TEXT: Begin

New England Trust Co. v. Sanger

149 N.E.2d 598, 337 Mass. 342, 1958 Mass. LEXIS 664
CourtMassachusetts Supreme Judicial Court
DecidedApril 11, 1958
StatusPublished
Cited by21 cases

This text of 149 N.E.2d 598 (New England Trust Co. v. Sanger) is published on Counsel Stack Legal Research, covering Massachusetts Supreme Judicial Court primary law. Counsel Stack provides free access to over 12 million legal documents including statutes, case law, regulations, and constitutions.

Bluebook
New England Trust Co. v. Sanger, 149 N.E.2d 598, 337 Mass. 342, 1958 Mass. LEXIS 664 (Mass. 1958).

Opinion

Spalding, J.

These are appeals from a decree of the Probate Court entered on a petition for instructions. The petition was brought by The New England Trust Company, as trustee under an indenture of trust of Sabin P. Sanger, dated February 18, 1913 (hereinafter called the 1913 inden *344 turc), and as trustee under a declaration of trust of Sabin P. Sanger, dated April 29, 1930 (hereinafter called the 1930 declaration). The trustee sought instructions as to the distribution of the income and principal of these two trusts.

TEXT: End
RECORDED INFORMATION: Begin

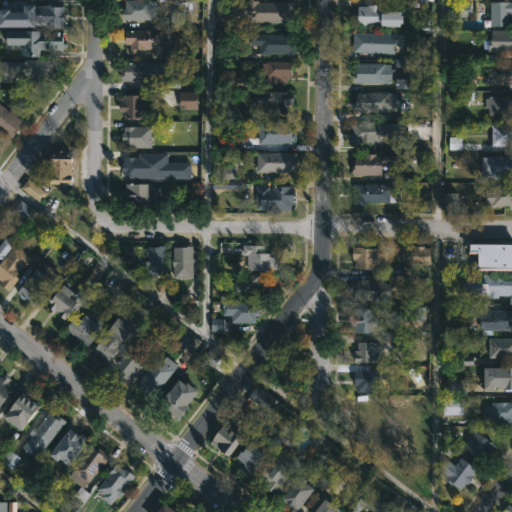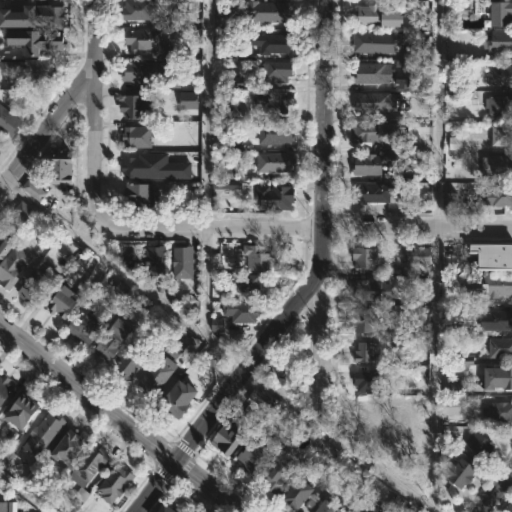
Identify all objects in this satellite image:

RECORDED INFORMATION: End

THINGS TO DO:
A - In the New England Trust Co. v. Sanger text, on what date was the case decided?
B - Rewrite the paragraph of the New England Trust Co. v. Sanger text that begins "These are appeals from a decree" as a short list of its main facts.
The lines that come after the New England Trust Co. v. Sanger text are separate material and have no connection to it.

SOLUTIONS FOR EACH TASK:
A - April 11, 1958.

B -
- The appeals are from a Probate Court decree entered on a petition for instructions.
- The New England Trust Company brought the petition as trustee under two trusts of Sabin P. Sanger:
  - an indenture of trust dated February 18, 1913
  - a declaration of trust dated April 29, 1930
- The trustee sought instructions on distributing the income and principal of both trusts.